» Exercise:
Wherever the word "Energieberater" appears in the entries, copy the whole line.

Saved entries:
════════════════════

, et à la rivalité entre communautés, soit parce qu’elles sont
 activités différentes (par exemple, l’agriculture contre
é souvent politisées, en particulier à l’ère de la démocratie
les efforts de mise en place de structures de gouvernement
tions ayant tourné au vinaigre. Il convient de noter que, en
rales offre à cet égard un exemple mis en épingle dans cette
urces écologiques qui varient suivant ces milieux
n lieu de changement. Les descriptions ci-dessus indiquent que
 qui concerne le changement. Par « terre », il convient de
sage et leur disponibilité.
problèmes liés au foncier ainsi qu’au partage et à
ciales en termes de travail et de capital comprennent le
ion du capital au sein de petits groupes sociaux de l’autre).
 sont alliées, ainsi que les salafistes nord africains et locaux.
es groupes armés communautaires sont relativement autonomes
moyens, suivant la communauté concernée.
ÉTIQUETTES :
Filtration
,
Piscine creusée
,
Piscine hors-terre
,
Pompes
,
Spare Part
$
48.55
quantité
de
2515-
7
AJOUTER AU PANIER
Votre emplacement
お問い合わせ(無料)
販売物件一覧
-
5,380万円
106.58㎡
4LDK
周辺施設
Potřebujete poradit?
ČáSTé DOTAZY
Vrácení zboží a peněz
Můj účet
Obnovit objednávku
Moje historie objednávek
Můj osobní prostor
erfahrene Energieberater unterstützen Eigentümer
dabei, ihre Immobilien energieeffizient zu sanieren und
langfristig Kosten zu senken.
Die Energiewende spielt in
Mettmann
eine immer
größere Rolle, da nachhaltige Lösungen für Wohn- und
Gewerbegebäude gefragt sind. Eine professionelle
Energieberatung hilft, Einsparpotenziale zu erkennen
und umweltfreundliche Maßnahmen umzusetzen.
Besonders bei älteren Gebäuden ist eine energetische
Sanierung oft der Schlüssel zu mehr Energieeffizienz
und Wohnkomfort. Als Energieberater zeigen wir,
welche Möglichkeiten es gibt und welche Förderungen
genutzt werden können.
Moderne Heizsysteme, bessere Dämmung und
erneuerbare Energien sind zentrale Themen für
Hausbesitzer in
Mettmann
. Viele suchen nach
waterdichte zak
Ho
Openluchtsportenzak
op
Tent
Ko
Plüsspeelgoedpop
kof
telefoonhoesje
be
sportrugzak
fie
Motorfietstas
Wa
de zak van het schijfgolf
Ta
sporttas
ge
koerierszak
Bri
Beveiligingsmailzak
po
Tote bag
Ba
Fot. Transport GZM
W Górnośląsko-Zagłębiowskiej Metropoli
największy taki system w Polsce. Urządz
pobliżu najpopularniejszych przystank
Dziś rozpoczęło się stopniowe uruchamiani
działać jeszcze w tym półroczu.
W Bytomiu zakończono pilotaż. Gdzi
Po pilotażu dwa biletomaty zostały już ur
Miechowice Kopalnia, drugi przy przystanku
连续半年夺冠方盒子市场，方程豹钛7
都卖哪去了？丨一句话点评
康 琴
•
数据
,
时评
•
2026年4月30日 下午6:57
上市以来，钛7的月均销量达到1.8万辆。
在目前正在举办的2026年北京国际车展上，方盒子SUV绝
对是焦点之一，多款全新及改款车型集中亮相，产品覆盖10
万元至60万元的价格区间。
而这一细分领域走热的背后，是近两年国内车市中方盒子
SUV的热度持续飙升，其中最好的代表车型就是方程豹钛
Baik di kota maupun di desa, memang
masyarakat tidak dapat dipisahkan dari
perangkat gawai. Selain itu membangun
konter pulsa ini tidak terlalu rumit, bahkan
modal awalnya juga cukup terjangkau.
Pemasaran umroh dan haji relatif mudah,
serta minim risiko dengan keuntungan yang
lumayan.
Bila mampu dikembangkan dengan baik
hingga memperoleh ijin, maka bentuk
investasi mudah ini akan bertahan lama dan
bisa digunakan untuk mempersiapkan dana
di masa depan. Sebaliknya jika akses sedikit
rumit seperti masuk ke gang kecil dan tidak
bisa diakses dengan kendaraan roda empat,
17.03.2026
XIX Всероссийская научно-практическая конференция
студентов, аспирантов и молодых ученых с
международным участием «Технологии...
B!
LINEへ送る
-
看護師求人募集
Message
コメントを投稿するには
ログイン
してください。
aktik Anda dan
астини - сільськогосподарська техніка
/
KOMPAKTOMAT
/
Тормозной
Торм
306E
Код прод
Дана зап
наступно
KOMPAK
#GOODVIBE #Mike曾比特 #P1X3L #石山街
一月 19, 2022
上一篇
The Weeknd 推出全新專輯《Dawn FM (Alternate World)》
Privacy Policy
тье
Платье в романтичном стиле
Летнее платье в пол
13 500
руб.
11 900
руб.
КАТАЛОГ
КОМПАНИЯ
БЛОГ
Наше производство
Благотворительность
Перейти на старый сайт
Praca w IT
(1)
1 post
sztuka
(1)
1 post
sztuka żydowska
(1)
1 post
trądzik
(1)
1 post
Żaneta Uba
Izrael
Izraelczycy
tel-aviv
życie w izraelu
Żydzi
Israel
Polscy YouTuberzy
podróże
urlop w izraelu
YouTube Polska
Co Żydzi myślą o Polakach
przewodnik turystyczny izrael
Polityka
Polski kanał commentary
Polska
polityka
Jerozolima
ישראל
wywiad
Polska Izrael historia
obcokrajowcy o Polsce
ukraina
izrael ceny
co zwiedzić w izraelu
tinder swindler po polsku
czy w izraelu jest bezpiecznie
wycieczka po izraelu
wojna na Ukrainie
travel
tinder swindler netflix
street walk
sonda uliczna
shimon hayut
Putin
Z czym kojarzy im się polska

════════════════════

» Solution to this task:
erfahrene Energieberater unterstützen Eigentümer
und Wohnkomfort. Als Energieberater zeigen wir,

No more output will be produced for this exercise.